A Justiça determinou que o governo federal religue e mantenha “em pleno funcionamento” os radares das rodovias federais que foram desligados por falta de verba — uma decisão que mistura bom senso jurídico com a obrigação básica do Estado: proteger vidas. A 5ª Vara Federal em Brasília, pela juíza Diana Wanderlei, deu prazo curto e duro: 24 horas para que o DNIT comunique as concessionárias para religarem os equipamentos, sob pena de multa diária de R$ 50 mil por empresa e pelo próprio DNIT. O episódio expõe, mais uma vez, o jogo de cena político que acaba custando vidas nas estradas.
Decisão e medidas
O DNIT precisava de R$ 364 milhões para manter os radares em 2025, mas o orçamento destinou apenas R$ 43,3 milhões — resultado: cerca de 4 mil pontos em 45 mil quilômetros de rodovias federais sem fiscalização eletrônica. A ação pública que levou à decisão começou em 2019, quando Jair Bolsonaro anunciou o desligamento dos radares; na ocasião houve acordo para manter os aparelhos em trechos com índices médios a altíssimos de criticidade. Agora, em ato de puro cinismo administrativo, recursos não foram alocados e a segurança viária foi jogada no ralo.
“É inconteste que o não adimplemento dos contratos e a ausência de prestação do serviço atingem diretamente o interesse primário da sociedade pela segurança.” — Diana Wanderlei.
“Para surpresa deste juízo, o atual governo federal, grupo que, à época da retirada dos radares nas rodovias federais foi um dos grandes críticos daquela medida […], agora age de forma oposta, o que soa como contradição e retrocesso na proteção social, no cuidado com as pessoas.” — Diana Wanderlei.
Não se trata apenas de radares: trata-se de quem decide proteger a vida ou proteger o bolso do Estado. A juíza foi clara ao determinar que o DNIT informe, em 72 horas, as consequências do “apagão” e o valor exato necessário para honrar o Acordo Nacional dos Radares; e que a União apresente, em cinco dias, seu planejamento orçamentário para pagar os investimentos já realizados. Em tradução: não adianta discurso moralizante se não tem dinheiro para cumprir o mínimo que salva vidas.
O raciocínio judicial também desmonta a hipocrisia fiscal: o dinheiro das multas não vai para quem opera os radares, mas para o caixa da União, e a juíza aponta que a arrecadação com multas supera os custos desses equipamentos em cerca de três vezes. Ou seja, abrir mão dos radares é perder receita e aumentar a morte no trânsito — um duplo prejuízo. Privatizar segurança viária e deixar as estradas virarem campo de testes para a imprudência é crime político.
Quem acionou a Justiça em 2019 foi o senador Fabiano Contarato (PT-ES), e é simbólico que a defesa da fiscalização eletrônica tenha nascido no campo progressista enquanto a direita faz espetáculo anticientífico e antissocial.

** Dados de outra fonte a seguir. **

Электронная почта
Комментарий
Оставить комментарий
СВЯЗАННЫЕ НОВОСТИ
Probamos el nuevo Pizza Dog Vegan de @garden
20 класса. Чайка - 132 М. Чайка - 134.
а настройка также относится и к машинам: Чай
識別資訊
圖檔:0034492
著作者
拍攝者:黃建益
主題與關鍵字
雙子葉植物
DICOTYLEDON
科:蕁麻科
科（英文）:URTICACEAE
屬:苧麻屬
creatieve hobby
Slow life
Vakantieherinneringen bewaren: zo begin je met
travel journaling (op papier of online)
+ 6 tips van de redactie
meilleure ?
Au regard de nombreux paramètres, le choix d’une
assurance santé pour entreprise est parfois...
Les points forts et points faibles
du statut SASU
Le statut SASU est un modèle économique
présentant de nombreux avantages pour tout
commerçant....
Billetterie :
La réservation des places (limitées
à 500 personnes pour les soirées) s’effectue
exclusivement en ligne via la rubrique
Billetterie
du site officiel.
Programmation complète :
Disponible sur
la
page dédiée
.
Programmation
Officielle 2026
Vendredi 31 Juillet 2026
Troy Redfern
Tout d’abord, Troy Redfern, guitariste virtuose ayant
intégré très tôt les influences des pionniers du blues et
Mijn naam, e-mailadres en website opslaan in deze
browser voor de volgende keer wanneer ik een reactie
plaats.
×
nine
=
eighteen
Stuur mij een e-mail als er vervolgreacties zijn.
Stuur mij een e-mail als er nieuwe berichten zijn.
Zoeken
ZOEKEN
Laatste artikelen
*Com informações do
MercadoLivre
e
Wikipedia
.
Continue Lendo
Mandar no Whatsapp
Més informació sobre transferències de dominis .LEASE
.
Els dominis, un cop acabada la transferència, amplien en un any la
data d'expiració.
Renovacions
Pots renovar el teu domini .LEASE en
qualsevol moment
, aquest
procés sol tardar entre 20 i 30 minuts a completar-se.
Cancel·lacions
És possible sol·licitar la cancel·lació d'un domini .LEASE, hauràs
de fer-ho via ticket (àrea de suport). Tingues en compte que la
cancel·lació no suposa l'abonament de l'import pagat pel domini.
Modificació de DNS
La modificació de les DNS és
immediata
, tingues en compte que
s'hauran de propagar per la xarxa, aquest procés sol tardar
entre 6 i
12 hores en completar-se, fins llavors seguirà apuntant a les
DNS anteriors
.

Se a direita desmonta instituições, sabota serviços públicos e ataca estatais, cabe à esquerda — e ao Estado forte — recompor essas defesas. Lula e o PT, nesse cenário, não são apenas alternativas eleitorais: são peças centrais na disputa por um projeto que priorize o bem comum sobre o lucro fácil dos poderosos.
O governo federal e a AGU foram intimados, e a juíza ainda determinou a intimação pessoal do ministro da Casa Civil, Rui Costa, para tentar uma solução consensual. Há ali uma pressão institucional para que recursos sejam remanejados — e que se veja, de uma vez, que negligenciar segurança viária em nome de “ajustes” é uma escolha política, não uma inevitabilidade técnica.
O recado final é simples: não vamos aceitar retrocessos que custam vidas. A decisão judicial é uma vitória momentânea, mas revela a necessidade de um projeto público que proteja as pessoas, que mantenha e amplie estatais e serviços essenciais, e que confronte a lógica privatista e austera que mata por omissão. Defender radares é defender vidas; defender vidas é fazer política de verdade.